I. Les avocats et les membres de la société civile à l’épreuve de l’intensification de la répression et de l’arbitraire : Avocats Sans Frontières donne l’alerte sur la situation en Tunisie
Un élan inédit vers une transition démocratique avait suivi la révolution de 2011 en Tunisie. Une nouvelle constitution était écrite. Un processus de justice transitionnelle pour juger des crimes du régime de Ben Ali était mis en place. La société civile revivait enfin après des décennies de dictature.
Cet élan démocratique a subi un brutal coup d’arrêt. Le 25 juillet 2021, le Président Kaïs Saied organisait un coup d’État institutionnel. Son régime s’attaque violemment à l’État de droit, aux droits fondamentaux de la population et à l’espace civique.
Le 11 mai 2024, Sonia Dahmani, chroniqueuse et avocate, est arrêtée à la maison des avocats pour avoir exprimé son opinion sur la situation migratoire en Tunisie. Elle est incarcérée depuis lors.

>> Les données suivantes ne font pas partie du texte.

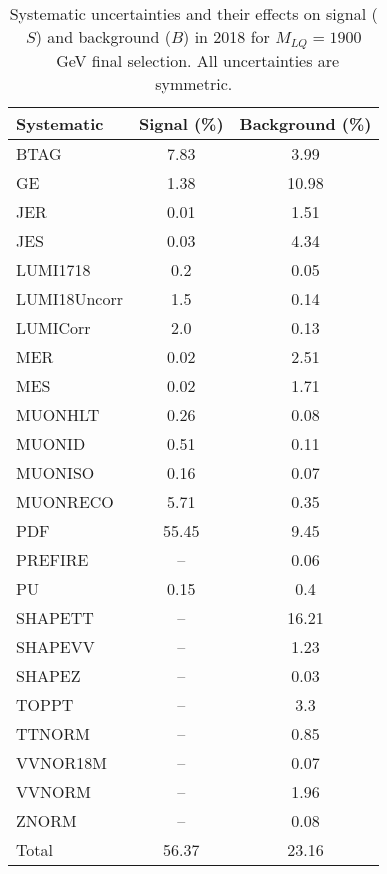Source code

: \begin{table}[htbp]
\begin{center}
\caption{Systematic uncertainties and their effects on signal ($S$) and background ($B$) in 2018 for $M_{LQ}=1900$~GeV final selection. All uncertainties are symmetric.}
\begin{tabular}{lcc}
\hline\hline
Systematic & Signal (\%) & Background (\%) \\ \hline 
BTAG & 7.83 & 3.99\\ 
GE & 1.38 & 10.98\\ 
JER & 0.01 & 1.51\\ 
JES & 0.03 & 4.34\\ 
LUMI1718 & 0.2 & 0.05\\ 
LUMI18Uncorr & 1.5 & 0.14\\ 
LUMICorr & 2.0 & 0.13\\ 
MER & 0.02 & 2.51\\ 
MES & 0.02 & 1.71\\ 
MUONHLT & 0.26 & 0.08\\ 
MUONID & 0.51 & 0.11\\ 
MUONISO & 0.16 & 0.07\\ 
MUONRECO & 5.71 & 0.35\\ 
PDF & 55.45 & 9.45\\ 
PREFIRE & -- & 0.06\\ 
PU & 0.15 & 0.4\\ 
SHAPETT & -- & 16.21\\ 
SHAPEVV & -- & 1.23\\ 
SHAPEZ & -- & 0.03\\ 
TOPPT & -- & 3.3\\ 
TTNORM & -- & 0.85\\ 
VVNOR18M & -- & 0.07\\ 
VVNORM & -- & 1.96\\ 
ZNORM & -- & 0.08\\ 
Total & 56.37 & 23.16\\ \hline \hline
\end{tabular}
\label{tab:SysUncertainties_uujj_1900}
\end{center}
\end{table}


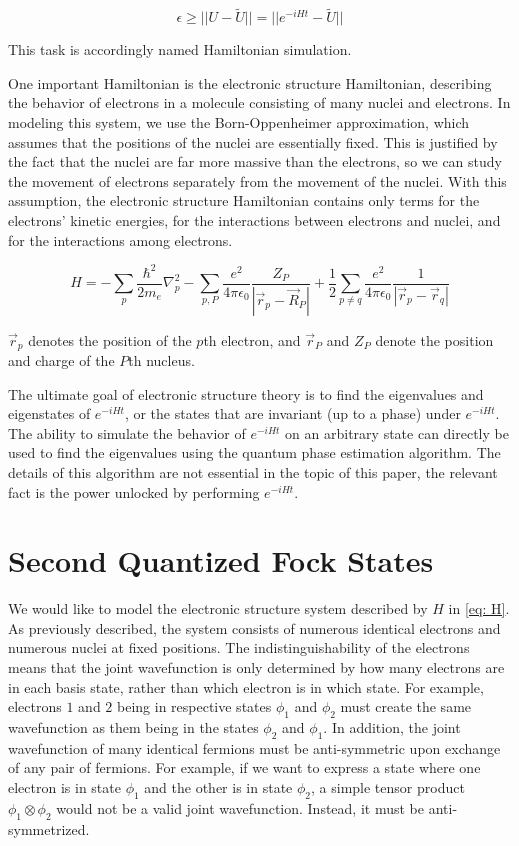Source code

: \begin{equation}
    \epsilon \geq ||U - \tilde{U}|| = ||e^{-iHt} - \tilde{U}||
\end{equation}

This task is accordingly named Hamiltonian simulation.

One important Hamiltonian is the electronic structure Hamiltonian, describing the behavior of electrons in a molecule consisting of many nuclei and electrons. In modeling this system, we use the Born-Oppenheimer approximation, which assumes that the positions of the nuclei are essentially fixed. This is justified by the fact that the nuclei are far more massive than the electrons, so we can study the movement of electrons separately from the movement of the nuclei. With this assumption, the electronic structure Hamiltonian contains only terms for the electrons' kinetic energies, for the interactions between electrons and nuclei, and for the interactions among electrons.

\begin{equation}
    H = -\sum_p \frac{\hbar^2}{2m_e} \nabla^2_p - \sum_{p, P}\frac{e^2}{4\pi\epsilon_0}\frac{Z_P}{|\vec{r}_p - \vec{R}_P|} + \frac{1}{2}\sum_{p \neq q}\frac{e^2}{4\pi\epsilon_0}\frac{1}{|\vec{r}_p - \vec{r}_q|} \label{eq: H}
\end{equation}

$\vec{r}_p$ denotes the position of the $p$th electron, and $\vec{r}_P$ and $Z_P$ denote the position and charge of the $P$th nucleus.

The ultimate goal of electronic structure theory is to find the eigenvalues and eigenstates of $e^{-iHt}$, or the states that are invariant (up to a phase) under $e^{-iHt}$. The ability to simulate the behavior of $e^{-iHt}$ on an arbitrary state can directly be used to find the eigenvalues using the quantum phase estimation algorithm. The details of this algorithm are not essential in the topic of this paper, the relevant fact is the power unlocked by performing $e^{-iHt}$.

\section{Second Quantized Fock States}

We would like to model the electronic structure system described by $H$ in \eqref{eq: H}. As previously described, the system consists of numerous identical electrons and numerous nuclei at fixed positions. The indistinguishability of the electrons means that the joint wavefunction is only determined by how many electrons are in each basis state, rather than which electron is in which state. For example, electrons $1$ and $2$ being in respective states $\phi_1$ and $\phi_2$ must create the same wavefunction as them being in the states $\phi_2$ and $\phi_1$. In addition, the joint wavefunction of many identical fermions must be anti-symmetric upon exchange of any pair of fermions. For example, if we want to express a state where one electron is in state $\phi_1$ and the other is in state $\phi_2$, a simple tensor product $\phi_1 \otimes \phi_2$ would not be a valid joint wavefunction. Instead, it must be anti-symmetrized.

Sihem Ben Sedrine, militante tunisienne avec qui Avocats Sans Frontières a eu l’honneur de collaborer à de nombreuses reprises, est arrêtée le 1er août 2024 pour son rôle en tant que présidente de l’Instance Vérité et Dignité, en charge de juger des crimes commis sous le régime de Ben Ali, rôle pourtant immunisé de toute poursuite ultérieure selon la loi. Elle a entamé une grève de la faim le 14 janvier 2025 pour protester contre sa détention arbitraire.- Après avoir été hospitalisée suite à des complications de santé, elle a mis fin à sa grève de la faim ce 4 février. Les autorités persistent toujours à la maintenir incarcérée en violation de ses droits procéduraux et malgré son état de santé.

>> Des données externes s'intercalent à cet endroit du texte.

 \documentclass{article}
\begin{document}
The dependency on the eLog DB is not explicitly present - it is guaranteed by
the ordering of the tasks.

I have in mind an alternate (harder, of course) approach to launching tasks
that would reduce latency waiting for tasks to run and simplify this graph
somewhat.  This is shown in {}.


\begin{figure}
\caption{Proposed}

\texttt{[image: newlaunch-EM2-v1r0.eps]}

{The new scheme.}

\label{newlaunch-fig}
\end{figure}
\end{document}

Ces cas ne sont malheureusement pas isolés. Mourad Zeghidi (journaliste), Borhen Bsaies (journaliste), Saadia Mosbah (militante associative), Siwar Bargaoui (militante politique), Abir Moussi (opposante politique et avocate), Chadha Haj Mbarek (journaliste), Ayachi Zammel (opposant politique), Ghazi Chaouachi (opposant politique et avocat), etc., sont autant de personnes —et surtout de femmes— qui ont été arrêtées et emprisonnées pour leurs opinions ou leur militantisme en Tunisie. Avocats Sans Frontières continue de s’inquiéter pour eux et elles, et entend alerter sur l’intensification de la répression et de l’arbitraire en Tunisie.
II. Samat Matsakov, avocat kirghiz
Défenseur des droits humains, Samat Matsakov, avocat kirghiz, travaille principalement sur les restrictions de la liberté d’expression en s’opposant aux poursuites de masse orchestrées par l’État à l’encontre des personnes accusées d’avoir « appelé à des troubles civils de masse ». Il a notamment défendu les défenseurs des droits humains et lanceurs d’alerte Zhoomart Karabaev et Akyn Askat Zhetigen, et fait partie de l’équipe juridique qui a défendu les journalistes du média d’investigation Temirov Live. Samat Matsakov travaille également sur des cas très médiatisés de tortures présumées perpétrées par le Comité d’État pour la sécurité nationale.
Il a été arrêté le 30 novembre 2024, accusé de « fraude à grande échelle », une inculpation à laquelle le pouvoir recourt fréquemment pour emprisonner les avocats des opposants. Alors que le délai maximum de détention préventive (deux ans) était expiré, le tribunal de district de Bichkek vient de décider de prolonger sa détention jusqu’au 28 février 2025, sans communiquer les motifs de son ordonnance.